Task objective: Starting at the first line of the records and stopping at the line that contains "Anglia. De altfel, Romania", transcribe every line exactly and leave out the pictures.

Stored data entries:
──────────────────────────────
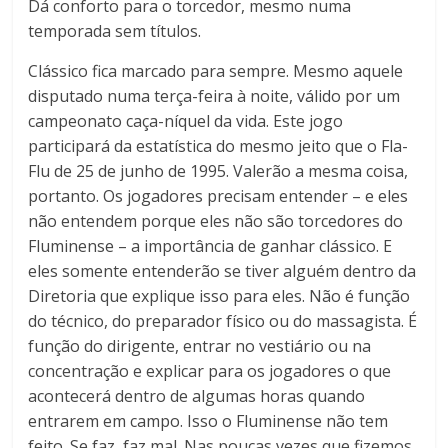
Dá conforto para o torcedor, mesmo numa
temporada sem títulos.
Clássico fica marcado para sempre. Mesmo aquele
disputado numa terça-feira à noite, válido por um
campeonato caça-níquel da vida. Este jogo
participará da estatística do mesmo jeito que o Fla-
Flu de 25 de junho de 1995. Valerão a mesma coisa,
portanto. Os jogadores precisam entender – e eles
não entendem porque eles não são torcedores do
Fluminense – a importância de ganhar clássico. E
eles somente entenderão se tiver alguém dentro da
Diretoria que explique isso para eles. Não é função
do técnico, do preparador físico ou do massagista. É
função do dirigente, entrar no vestiário ou na
concentração e explicar para os jogadores o que
acontecerá dentro de algumas horas quando
entrarem em campo. Isso o Fluminense não tem
feito. Se faz, faz mal. Nas poucas vezes que fizemos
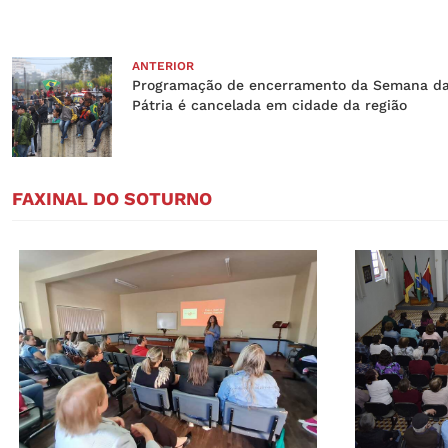
ANTERIOR
Programação de encerramento da Semana d
Pátria é cancelada em cidade da região
FAXINAL DO SOTURNO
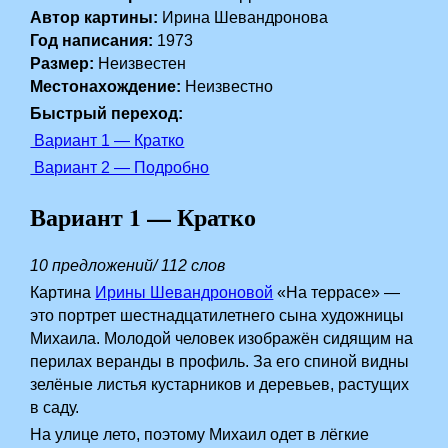
Автор картины:
Ирина Шевандронова
Год написания:
1973
Размер:
Неизвестен
Местонахождение:
Неизвестно
Быстрый переход:
Вариант 1 — Кратко
Вариант 2 — Подробно
Вариант 1 — Кратко
10 предложений/ 112 слов
Картина
Ирины Шевандроновой
«На террасе» —
это портрет шестнадцатилетнего сына художницы
Михаила. Молодой человек изображён сидящим на
перилах веранды в профиль. За его спиной видны
зелёные листья кустарников и деревьев, растущих
в саду.
На улице лето, поэтому Михаил одет в лёгкие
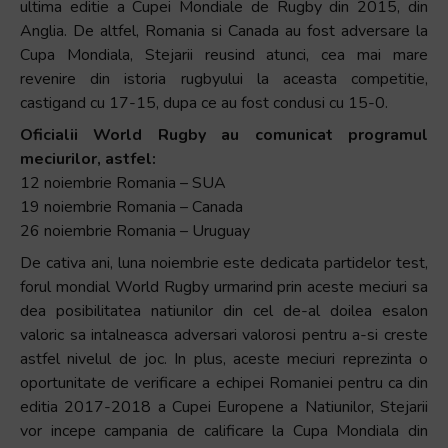
ultima editie a Cupei Mondiale de Rugby din 2015, din
Anglia. De altfel, Romania si Canada au fost adversare la
Cupa Mondiala, Stejarii reusind atunci, cea mai mare
revenire din istoria rugbyului la aceasta competitie,
castigand cu 17-15, dupa ce au fost condusi cu 15-0.
Oficialii World Rugby au comunicat programul
meciurilor, astfel:
12 noiembrie Romania – SUA
19 noiembrie Romania – Canada
26 noiembrie Romania – Uruguay
De cativa ani, luna noiembrie este dedicata partidelor test,
forul mondial World Rugby urmarind prin aceste meciuri sa
dea posibilitatea natiunilor din cel de-al doilea esalon
valoric sa intalneasca adversari valorosi pentru a-si creste
astfel nivelul de joc. In plus, aceste meciuri reprezinta o
oportunitate de verificare a echipei Romaniei pentru ca din
editia 2017-2018 a Cupei Europene a Natiunilor, Stejarii
vor incepe campania de calificare la Cupa Mondiala din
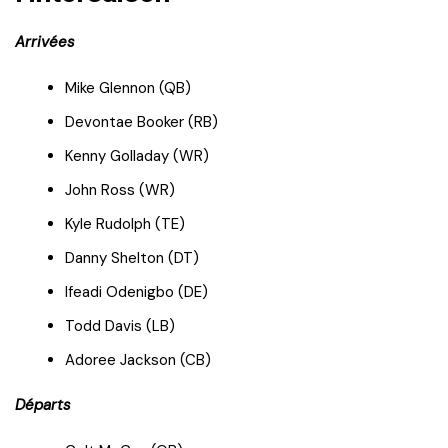
Arrivées
Mike Glennon (QB)
Devontae Booker (RB)
Kenny Golladay (WR)
John Ross (WR)
Kyle Rudolph (TE)
Danny Shelton (DT)
Ifeadi Odenigbo (DE)
Todd Davis (LB)
Adoree Jackson (CB)
Départs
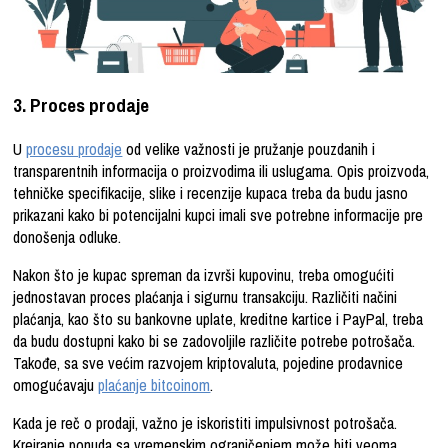
3. Proces prodaje
U
procesu prodaje
od velike važnosti je pružanje pouzdanih i
transparentnih informacija o proizvodima ili uslugama. Opis proizvoda,
tehničke specifikacije, slike i recenzije kupaca treba da budu jasno
prikazani kako bi potencijalni kupci imali sve potrebne informacije pre
donošenja odluke.
Nakon što je kupac spreman da izvrši kupovinu, treba omogućiti
jednostavan proces plaćanja i sigurnu transakciju. Različiti načini
plaćanja, kao što su bankovne uplate, kreditne kartice i PayPal, treba
da budu dostupni kako bi se zadovoljile različite potrebe potrošača.
Takođe, sa sve većim razvojem kriptovaluta, pojedine prodavnice
omogućavaju
plaćanje bitcoinom
.
Kada je reč o prodaji, važno je iskoristiti impulsivnost potrošača.
Kreiranje ponuda sa vremenskim ograničenjem može biti veoma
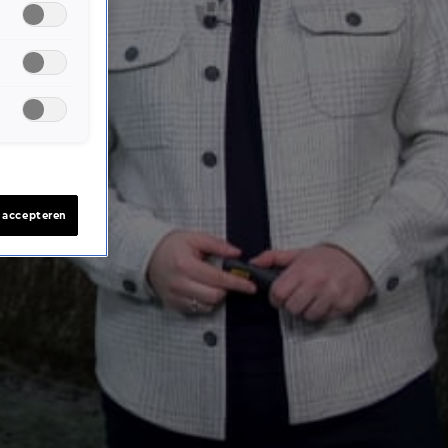
s accepteren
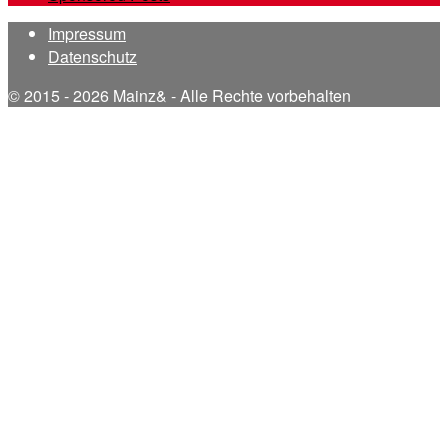
Impressum
Datenschutz
© 2015 - 2026 Mainz& - Alle Rechte vorbehalten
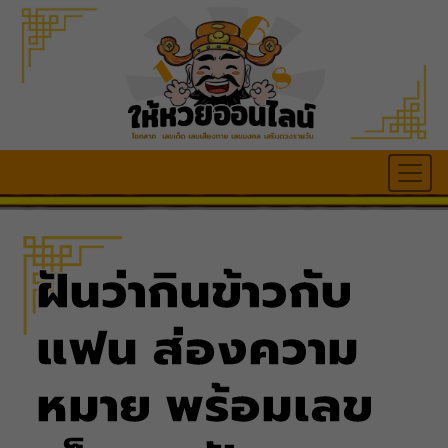
ฝันว่ากินข้าวกับ
แฟน ส่องความ
หมาย พร้อมเลข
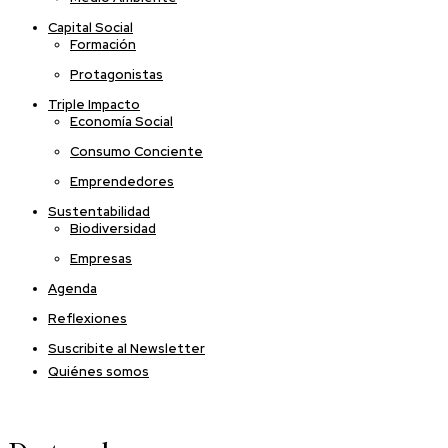
Capital Social
Formación
Protagonistas
Triple Impacto
Economía Social
Consumo Conciente
Emprendedores
Sustentabilidad
Biodiversidad
Empresas
Agenda
Reflexiones
Suscribite al Newsletter
Quiénes somos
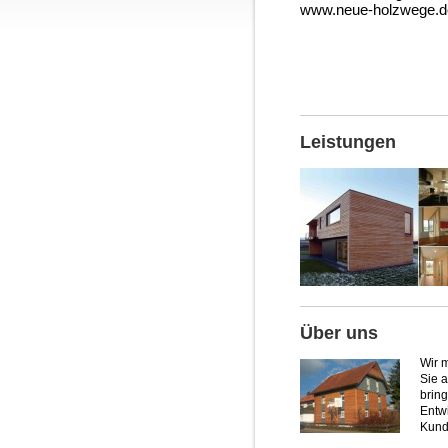
www.neue-holzwege.d
Leistungen
Über uns
Wir 
Sie 
brin
Entwi
Kund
──────────────────────────────
Worked solution:
Dá conforto para o torcedor, mesmo numa
temporada sem títulos.
Clássico fica marcado para sempre. Mesmo aquele
disputado numa terça-feira à noite, válido por um
campeonato caça-níquel da vida. Este jogo
participará da estatística do mesmo jeito que o Fla-
Flu de 25 de junho de 1995. Valerão a mesma coisa,
portanto. Os jogadores precisam entender – e eles
não entendem porque eles não são torcedores do
Fluminense – a importância de ganhar clássico. E
eles somente entenderão se tiver alguém dentro da
Diretoria que explique isso para eles. Não é função
do técnico, do preparador físico ou do massagista. É
função do dirigente, entrar no vestiário ou na
concentração e explicar para os jogadores o que
acontecerá dentro de algumas horas quando
entrarem em campo. Isso o Fluminense não tem
feito. Se faz, faz mal. Nas poucas vezes que fizemos
ANTERIOR
Programação de encerramento da Semana d
Pátria é cancelada em cidade da região
FAXINAL DO SOTURNO
Автор картины:
Ирина Шевандронова
Год написания:
1973
Размер:
Неизвестен
Местонахождение:
Неизвестно
Быстрый переход:
Вариант 1 — Кратко
Вариант 2 — Подробно
Вариант 1 — Кратко
10 предложений/ 112 слов
Картина
Ирины Шевандроновой
«На террасе» —
это портрет шестнадцатилетнего сына художницы
Михаила. Молодой человек изображён сидящим на
перилах веранды в профиль. За его спиной видны
зелёные листья кустарников и деревьев, растущих
в саду.
На улице лето, поэтому Михаил одет в лёгкие
ultima editie a Cupei Mondiale de Rugby din 2015, din
Anglia. De altfel, Romania si Canada au fost adversare la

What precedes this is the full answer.